Fascination
(par Eskiss)(Thème : DĂ©fi d'Elinor)
Le premier jour ça n’avait été qu’un coup d’œil.
Le second, pas une heure ne passant sans que mes yeux s’attardent sur elle.
Le troisième jour, je ne pouvais plus en détacher mon regard.
Non content d’habiter mes pensées le jour, elle ne tarda pas à envahir mes nuits, hantées par sa longue tresse brune, ses grands yeux noirs, sa robe de tulle légère. Son sourire rêveur sur ses lèvres carmin. La grâce de ses jambes, l’élégante courbe de sa nuque, de son épaule. Ses mains fines, qu’elle tendait vers le ciel. Son ruban bleu, rehaussant la couleur de sa chevelure. Tout en elle m’enchantait et m’émouvait à la fois.
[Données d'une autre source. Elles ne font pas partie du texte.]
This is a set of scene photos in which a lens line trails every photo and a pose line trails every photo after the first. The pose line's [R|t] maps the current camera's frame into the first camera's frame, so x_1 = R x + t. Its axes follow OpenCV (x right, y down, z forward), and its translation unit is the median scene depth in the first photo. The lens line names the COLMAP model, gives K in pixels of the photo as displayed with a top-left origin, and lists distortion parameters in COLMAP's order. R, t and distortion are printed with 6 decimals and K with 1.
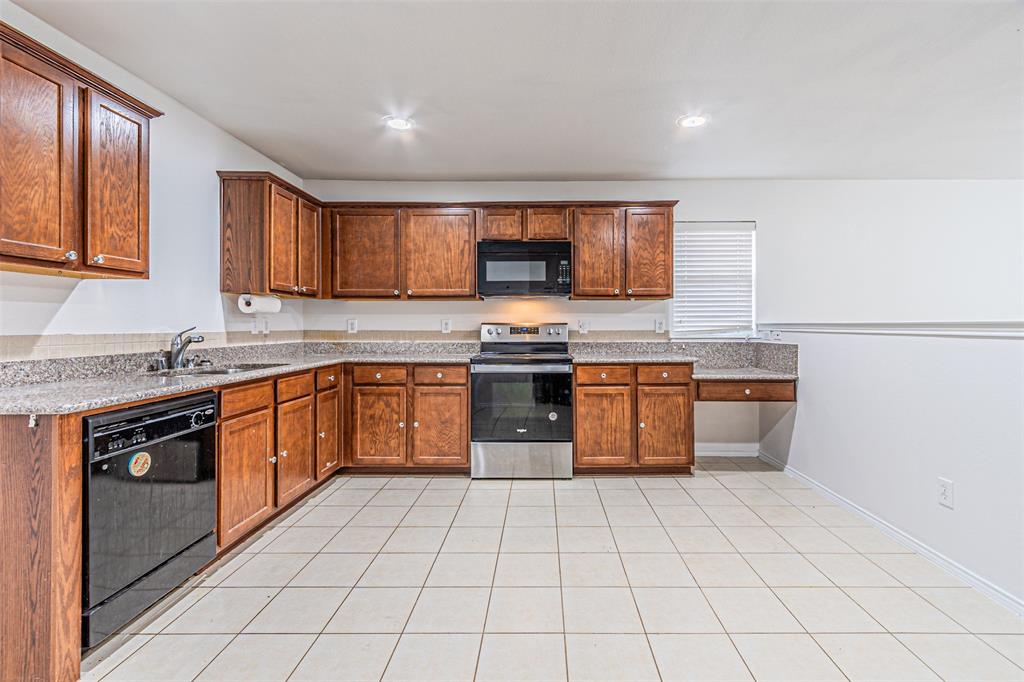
lens RADIAL K [[438.8, 0, 570.5], [0, 438.8, 325.5], [0, 0, 1]] dist [0.006587, -0.001315]
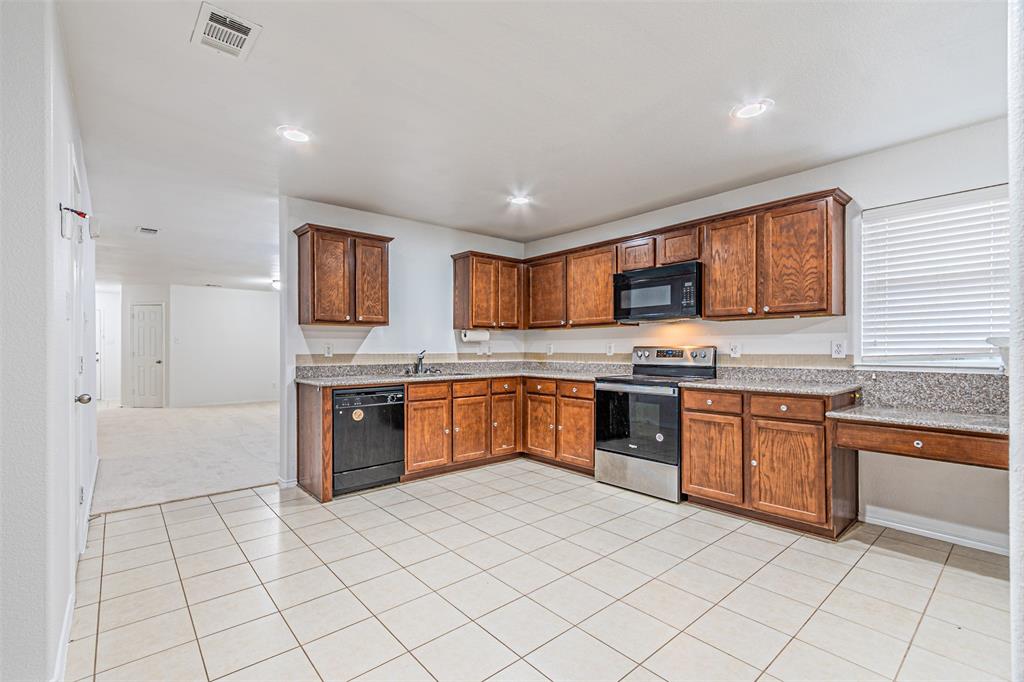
lens RADIAL K [[438.8, 0, 517.4], [0, 438.8, 350.0], [0, 0, 1]] dist [0.006587, -0.001315]
pose [[0.674039, 0.000266, -0.738696, 0.488217], [0.002344, 0.999994, 0.002500, -0.000439], [0.738692, -0.003417, 0.674034, 0.065485]]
Je voyais mes vingt-trois camarades en ricaner quand il me surprenait à regarder dans la direction du palais, se moquant que je puisse la préférer à la soubrette blonde aux yeux clairs qui l’accompagnait, mais je les ignorais. Et puis, ce n’est pas comme si j’espérais quelque chose, c’était une bien trop grande dame pour moi, belle, bien installée alors que je n’étais qu’un misérable éclopé. Et ma vaillance ou mon sourire ne pouvaient rien contre la dure réalité. Alors plutôt que souffrir un rejet, je me contentais de l’observer au loin, la laissant m’habiter chaque jour un peu plus.
Mon cœur brulait et je me décidais alors ; je ne pouvais me contenter de l’admirer il fallait que j’aille à sa rencontre. Mais alors que je prenais mon courage à deux mains, une vilaine créature surgit comme un démon sorti de sa boîte « Je t’ai vu, petit être, tu l’observes matin et soir… gare ! Cela pourrait te faire souffrir, que ton regard cesse de s’égarer ! Retourne donc avec tes camarades, cela vaut mieux »
Mais je fis la sourde oreille, ma décision était prise et qu’est-ce qu’une voix pour un cœur embrasé ?
Alors la créature rentra dans sa tanière, en lâchant un dernier avertissement : « Attends jusqu’à demain et tu verras ! »
L’aube pointait déjà , il était trop tard pour l’aborder mais je me promis que demain, demain je lui parlerai. Quoique qu’il en coutât, je le devais. Au diable les petites voix sournoises qui me promettaient souffrance et chagrin, au diable la prudence : sous son regard j’étais invincible et pour elle j’étais prêt à tout.
Presque à tout. Car face à la bourrasque qui m’emporta je ne pus rien faire et, dans un hurlement muet, je tombais.